Craig miró más de cerca.
—No estoy seguro.
—Creo que es madera.
—Demasiado liso.
—Me refiero a contrachapado de madera. Material barato.
Stride barrió el lugar con la mirada y no vio contrachapado de madera en ningún sitio. Comprobó el dormitorio y el cuarto de baño y no halló ningún panel que encajara con la foto.
—¿Hay paneles de madera en el interior de vuestras furgonetas? —preguntó.
Craig negó con la cabeza.
—¿Y dónde la sacó? —interrogó Stride.
Pero estaba hablando consigo mismo. Con el aire. Pensando que, allí donde estuviera el panel, estaría Serena ahora. Aquél era el escondrijo de Deed.
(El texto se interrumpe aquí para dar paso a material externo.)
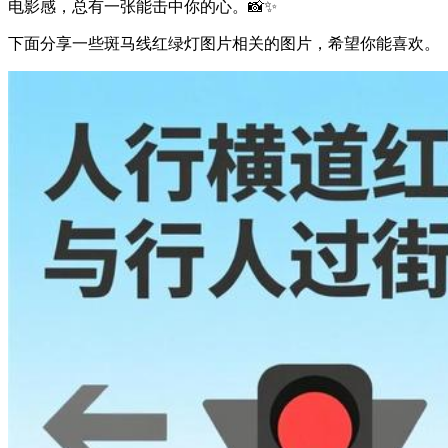
电影感，总有一张能击中你的心。📸✨
下面分享一些斑马线红绿灯图片相关的图片，希望你能喜欢。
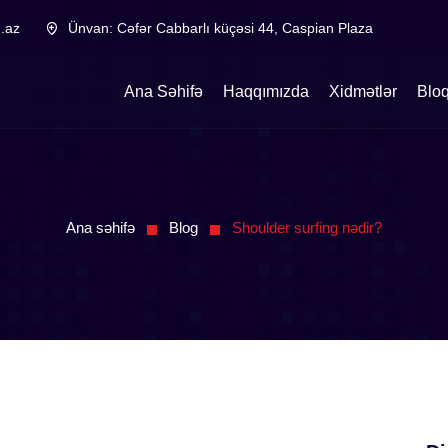
.az
Ünvan:
Cəfər Cabbarlı küçəsi 44, Caspian Plaza
Ana Səhifə
Haqqımızda
Xidmətlər
Blo
Ana səhifə
Blog
Shoulder surfing nədir?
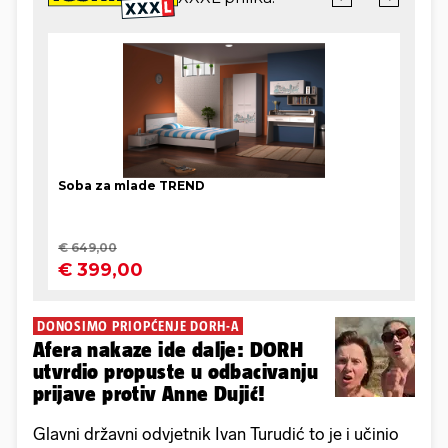
DONOSIMO PRIOPĆENJE DORH-A
Afera nakaze ide dalje: DORH
utvrdio propuste u odbacivanju
prijave protiv Anne Dujić!
Glavni državni odvjetnik Ivan Turudić to je i učinio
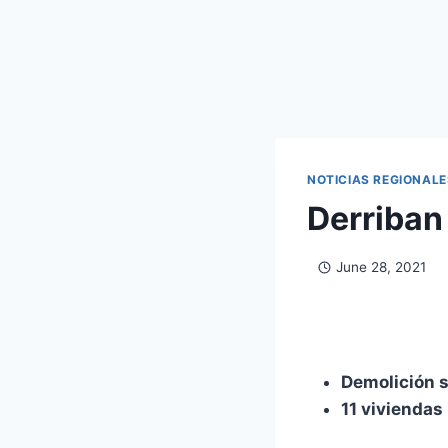
NOTICIAS REGIONALE
Derriban
June 28, 2021
Demolición s
11 viviendas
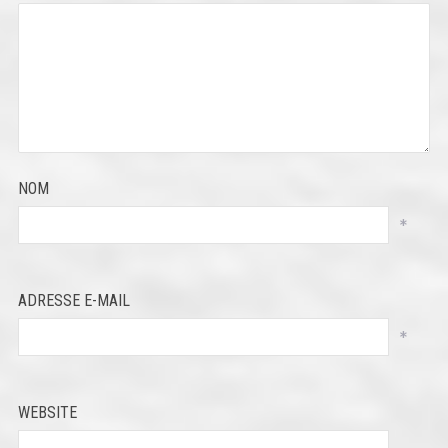
NOM
*
ADRESSE E-MAIL
*
WEBSITE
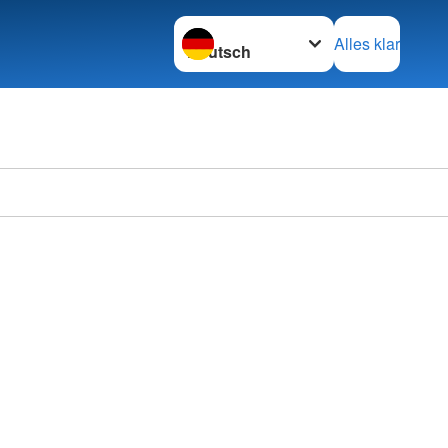
Sprache wechseln zu
Alles klar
Mientras repasaba mentalmente una lista de lugares que tuvieran revestimientos falsos de madera, Guppo llamó otra vez.
—Dime que lo tienes —respondió Stride.
—Sí, pero hay un problema.
—¿Cuál?
—Concuerda perfectamente —le explicó Guppo—. Está fichado en Arizona, Texas y Alabama. Drogas, asesinato, extorsión y dos acusaciones de violación que se retiraron cuando a las mujeres les entró miedo.
—Parece nuestro tipo —observó Stride—. ¿Qué problema hay?
—El problema es que está muerto.
—¿Cómo dices?
—Las autoridades de Alabama aseguran que está muerto. Fue testigo en un juicio por narcóticos y dos agentes lo estaban escoltando de vuelta al correccional de Holman. Un huracán los pilló de pleno y murieron los tres.
—¿Has dicho un huracán? —repitió Stride, esperando que Guppo se hubiera equivocado y consciente de que no era así.
—Sí.
El temor que ya sentía mudó y se multiplicó. Stride sabía adónde iba a parar todo eso. Él había estado presente cuando Serena recibió una llamada de la policía de Alabama, y recordaba la expresión de alivio en su rostro. Se sintió liberada. A salvo.
—Encontraron a los dos policías —continuó Guppo—. Y también el coche, convertido en chatarra. No había señales de que fuera juego sucio. Supusieron que el prisionero había acabado en el mar.
Ésa era la conclusión lógica, y a todas luces errónea. No había acabado en el mar. Escapó y se dirigió al norte como un rayo. Stride recordaba cómo describió Serena a aquel hombre muerto que la había torturado en su pasado: brillante, implacable y calculador. Exactamente la clase de araña a la que le encantaría jugar con su presa para luego comérsela. Un vendedor de droga. Un chantajista. Un violador. Un asesino.
—¿Cómo se llamaba? —preguntó Stride, aunque ya lo sabía.
—Hay para elegir —respondió Guppo—. William Deed, alias Billy Deed, alias B. D. Henry, alias Billy «Dog» Ketcher, alias Blue Dog.